I was amazed to learn that the fashion industry is one of the biggest polluters in the world. This is not just terrible for the environment, it is dire for the workers who are exposed to dangerous chemicals or poor working conditions in order to mass produce fashion. In the UK we throw away a terrible amount of textiles each year. While many feel that their conscience is clear as they’ve taken it to be recycled, be aware that many fabrics can’t be recycled, and much of our unwanted textiles end up in African countries sitting in large bales. We have simply transferred a problem.
My parents were wartime children, they remember clothes being made from blankets, clothes refashioned into something else, and the make do and mend. They have always encouraged shoes to be looked after, coats to be hung up carefully, and clothes to be chosen with care. They have both still got enviable wardrobes. There’s a fabulous article by Wayne Hemingway What Wartime Thrift can teach us about fashion. Just imagine if we all started to fix or refashion clothes before we just threw them away and buying again.
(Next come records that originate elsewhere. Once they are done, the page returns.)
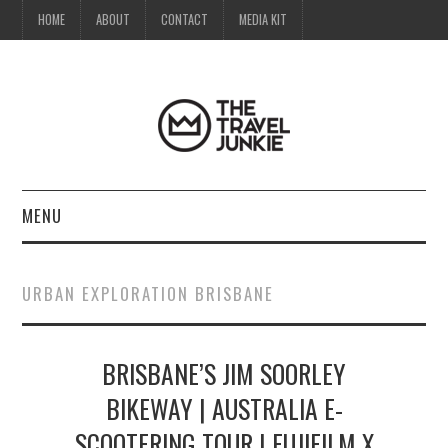
HOME
ABOUT
CONTACT
MEDIA KIT
MENU
HOME
URBAN EXPLORATION BRISBANE
ABOUT
BRISBANE’S JIM SOORLEY
CONTACT
BIKEWAY | AUSTRALIA E-
MEDIA KIT
SCOOTERING TOUR | FUJIFILM X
I am rubbish at sewing, but have started to try, my first project is fashioning my husband’s old shirt into a dress for my daughter. If successful, it has elongated the life of his work shirt until my daughter grows out of the dress, then it will either be rehomed or turned into a duster. So, the useful life of ONE work shirt can be longer than you’d imagine. I always think fashion is about making a statement, what better statement than wearing something unique?
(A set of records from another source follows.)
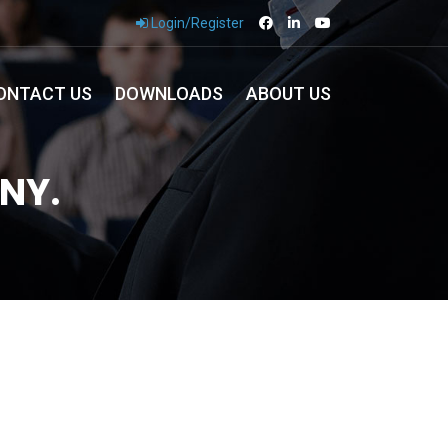
Login/Register
ONTACT US
DOWNLOADS
ABOUT US
NY.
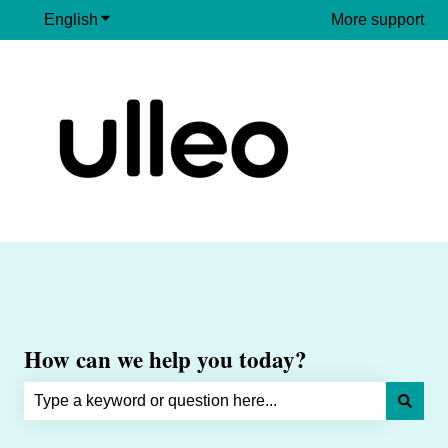
English
Show submenu for translations
More support
How can we help you today?
There are no suggestions because the search field is e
Choosing to re-fashion your clothes or buy second hand clothes is a great environmentally friendly choice. By re-using clothes, we’re stopping them ending up in landfill and are not adding to the problem of textile waste. We are not buying into fast fashion. I’ve seen some debate on whether buying second hand clothes is an ethical choice. It doesn’t alter the fact the clothes may have been produced in poor conditions using cheap labour. I’m still not sure of my thoughts on this, and I think it’ll make another post.
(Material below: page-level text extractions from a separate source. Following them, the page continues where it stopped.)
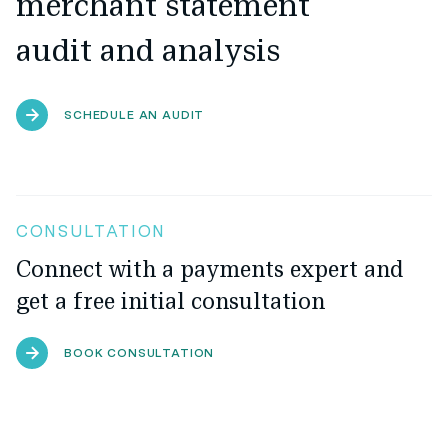
merchant statement
audit and analysis
SCHEDULE AN AUDIT
CONSULTATION
Connect with a payments expert and
get a free initial consultation
BOOK CONSULTATION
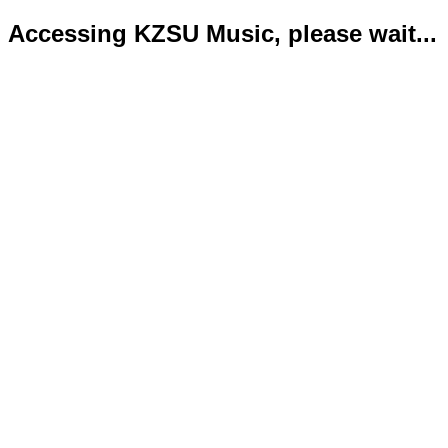
Accessing KZSU Music, please wait...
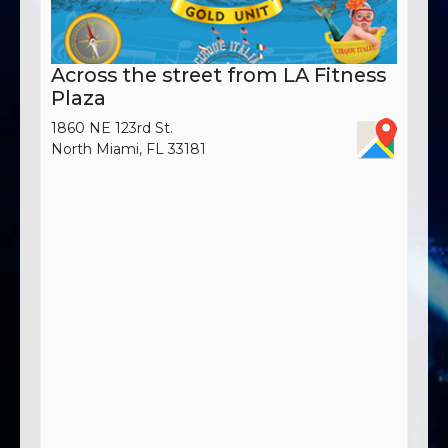
Across the street from LA Fitness
Plaza
1860 NE 123rd St.
North Miami, FL 33181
Choosing Ethical Fashion..
I’m not suggesting we should not buy any new clothes, but I do think perhaps it is time we stop buying into frivolous trends. Buy better, select classic garments from companies with a positive ethical policy. Look beyond the high street. I have found so many ethical fashion brands online over the last few years. Consider the fabrics and methods used to make your clothes, and remember to choose shoes with care too. I was horrified to learn how more than 40 types of glue might be used to make a pair of shoes – that can’t be good for anyone. So, before you rush out to replenish your wardrobe, think about what you’re buying. As consumers, if we demand ethical fashion by refusing to buy anything which is not ethical, retailers will have to provide it.